So, new and interesting things to report @Zachary Hughes! Question the first though, cos I may have made a massively stupid assumption. I I’m using FargateTaskEnvironment, what agent should I be using?

Zachary Hughes

07/15/2020, 4:34 PM

I'd anticipate you using a Fargate agent!

Darragh

07/15/2020, 4:39 PM

And you would be correct! HOWEVER. Strange and interesting things happen , due to what’s possibly a dodgy config on my part. I had a containerDefintions section in my agent config, and when I added logging to the lines you pointed out above, I got the following back:

Darragh

07/15/2020, 4:40 PM

Untitled

Darragh

07/15/2020, 4:41 PM

The resposne from

boto3.register_task_definition

was returning this, which shows it using the containerDefintions data from the agent, rather than the flow

Darragh

07/15/2020, 4:43 PM

But to make it extra painful, when I remove the containerDefinitions section from my agent, I now don’t get the debug response output from my agent at all. I’m wondering is there some funky combination of configs between my agent and the environment thats causing the problem…?

* GIVEN INFORMATION
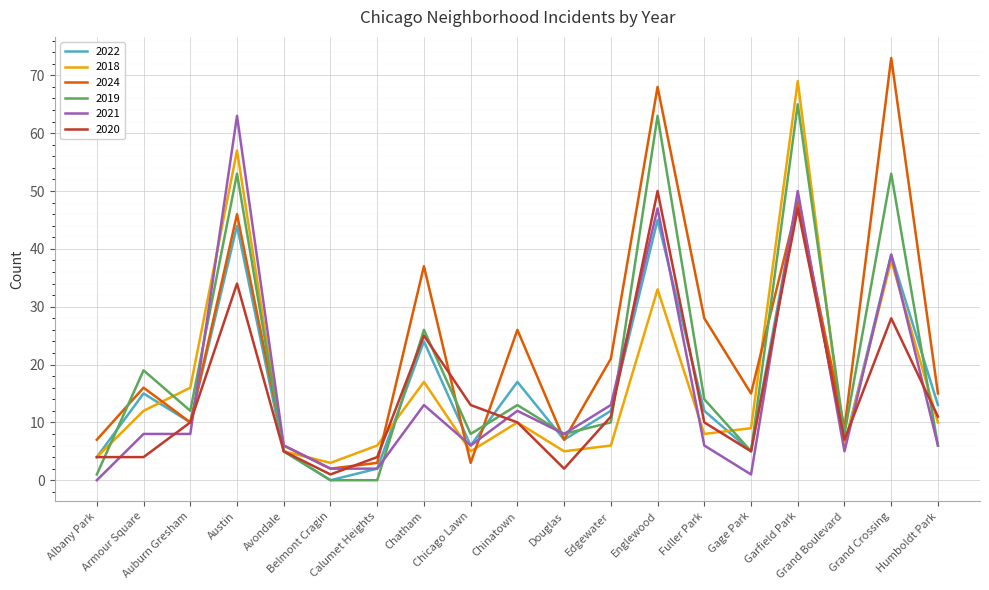

What is the sum of the 2018 values at Armour Square and Calumet Heights?

18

* STUDY QUESTIONS
• 1. In the Fargate agent thread, what kind of agent did Zachary Hughes expect to be used with FargateTaskEnvironment?
• 2. Do these statements agree with the Fargate agent thread? Answer yes or no for each, quoting the words that decide it.
(a) Darragh is using FargateTaskEnvironment.
(b) The response from boto3.register_task_definition showed the containerDefintions data coming from the flow rather than the agent.
(c) After removing the containerDefinitions section from the agent, Darragh still got the debug response output.
• 3. Carry on the forum thread about the Fargate agent from the point where it stops.

* TASK-BY-TASK ANSWERS
• 1. A Fargate agent.

• 2.
(a) Yes: "I’m using FargateTaskEnvironment"
(b) No: "shows it using the containerDefintions data from the agent, rather than the flow"
(c) No: "I now don’t get the debug response output from my agent at all"

• 3.
Darragh

07/15/2020, 5:07 PM

And the output from the

run_task

Darragh

07/15/2020, 5:09 PM

Untitled

Darragh

07/15/2020, 5:09 PM

Neither of those json chunks show any hint of the 2nd container defined in my flow

Zachary Hughes

07/15/2020, 5:14 PM

You mentioned that when you remove

containerDefinitions

from the agent, you don't get your debug statement. Does the attempted run still fail with the same error we were discussing yesterday?

Darragh

07/15/2020, 5:40 PM

Yeah still the same error,

Task definition does not support launch_type FARGATE.')

I’ve removed the launch type from both the agent and the env, no luck

Zachary Hughes

07/15/2020, 6:58 PM

I think the interaction between the agent's configuration and the environment's configuration could explain why you're not seeing the second container defined in your flow, but it still doesn't explain the

Task definition does not support launch_type FARGATE

error you get when the

requiresCompatibilities

field is clearly showing FARGATE.

Zachary Hughes

07/15/2020, 6:58 PM

Stop me if you've already tried this, but can you create and run any Fargate tasks on your cluster?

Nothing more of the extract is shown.